## TASK SET
[A] Return the passage of the forum thread below that starts at "gurjitmehta · September" and ends at "service now ?", copied word for word.
[B] In the forum thread below, as of what month and year does Google's documentation say Ajax crawling was deprecated?

## DOCUMENT EXTRACT
____

I did it using the package. But I think doing it on the nginx level might
be more efficient. Both work though

piaf666 · January 5, 2017, 3:03pm

Hi, old post, but interesting.
I want to cache static html pages generated by prerender by using nginx file caching solution (not S3 or redis solutions including with prerender.io plugin). And this only for bots user-agent (if ($prerender = 1) …) . I understand you did it. So how did you configure Nginx ? Any example ?
I’m beginer so my question is maybe incongruous.
thx !

gurjitmehta · September 11, 2017, 3:56pm

Hey guys, I know this is an old post but anyone here able to guide. I was reading on the google official docs that Ajax crawling has been deprecated as of oct 2015 https://developers.google.com/webmasters/ajax-crawling/docs/specification

So does it affects the meteor.js package for prerender.io(dfischer one). How we are supposed to specify the prerender.io service now ?
I understand that nginx config are used for caching the response, but what is the advice as of now with new specs of google. How can we specify the caching now ( if needed).

Any help @joshowens @dfischer, really appreciate it guys.

xvendo · April 5, 2018, 10:26pm

@sashko Does my app not getting busy, when connection to prerender.io with node package?

import prerenderIO from 'prerender-node';

Meteor.startup(function () {
    prerenderIO.set('prerenderToken', "mytoken");
    prerenderIO.set('protocol', 'https');
    prerenderIO.set('host', 'myapp.com');
});

____

## SOURCE DATA

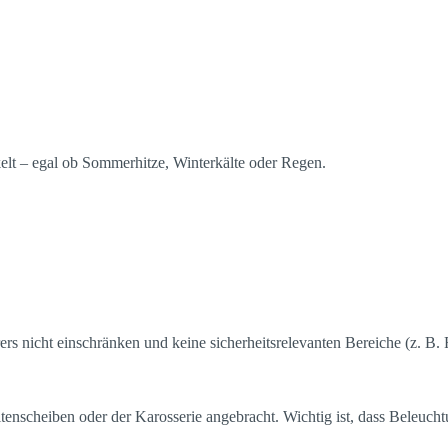
kelt – egal ob Sommerhitze, Winterkälte oder Regen.
hrers nicht einschränken und keine sicherheitsrelevanten Bereiche (z. B.
nscheiben oder der Karosserie angebracht. Wichtig ist, dass Beleuchtu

____

## RESULTS FOR EACH TASK
[A]
gurjitmehta · September 11, 2017, 3:56pm

Hey guys, I know this is an old post but anyone here able to guide. I was reading on the google official docs that Ajax crawling has been deprecated as of oct 2015 https://developers.google.com/webmasters/ajax-crawling/docs/specification

So does it affects the meteor.js package for prerender.io(dfischer one). How we are supposed to specify the prerender.io service now ?

[B] October 2015.